Given that BPF needs to get its hooks into _every_ network driver,
I'm not sure that this is practical.  The public BPF interfaces
would need to change to indirect function calls, which the module
load/unload functions would need to switch between the real BPF
functions (in the module) and stubs in the kernel.  Recent experiments
(in the discussions on atomic operations and locks) show that
indirect function calls are relatively expensive - which would add
significantly to the BPF overhead (and BPF is already in a time-
critical path).

>  (which security conscious admins will be able to simply
>  remove from /modules)

I _really_ think that this is a furphy.  Not having BPF doesn't buy
you any additional security - it's just too easy to sniff the
network from a Windoze PC.  Typically /dev/bpf*  only allows root
access - and if someone undesirable has root access, you have more
pressing problems.

> or come up with a lighter weight mechanism
>  just for dhcp and other apps that need to see broadcast packets but
>  not otherwise sniff the wire in full bpf glory.
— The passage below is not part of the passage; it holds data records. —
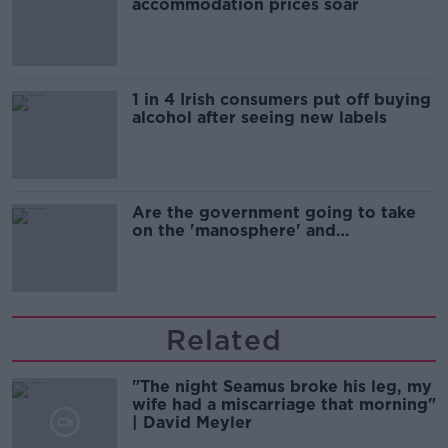
accommodation prices soar
1 in 4 Irish consumers put off buying
alcohol after seeing new labels
Are the government going to take
on the 'manosphere' and
'tradwives'?
Related
"The night Seamus broke his leg, my
wife had a miscarriage that morning"
| David Meyler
Iff you believe that the mere presence of BPF is a security hole, then
this would seem to be a cleaner solution than trying to make BPF an
LKM.  The easiest way to achieve this would seem to be to create a
`crippled' BPF - which included a hard-wired filter that only returned
broadcast packets and disabled BIOCSETF and maybe BIOCPROMISC.  The
crippled BPF would be part of GENERIC, and anyone who wanted the full
functionality could re-compile without the `CRIPPLED_BPF' flag.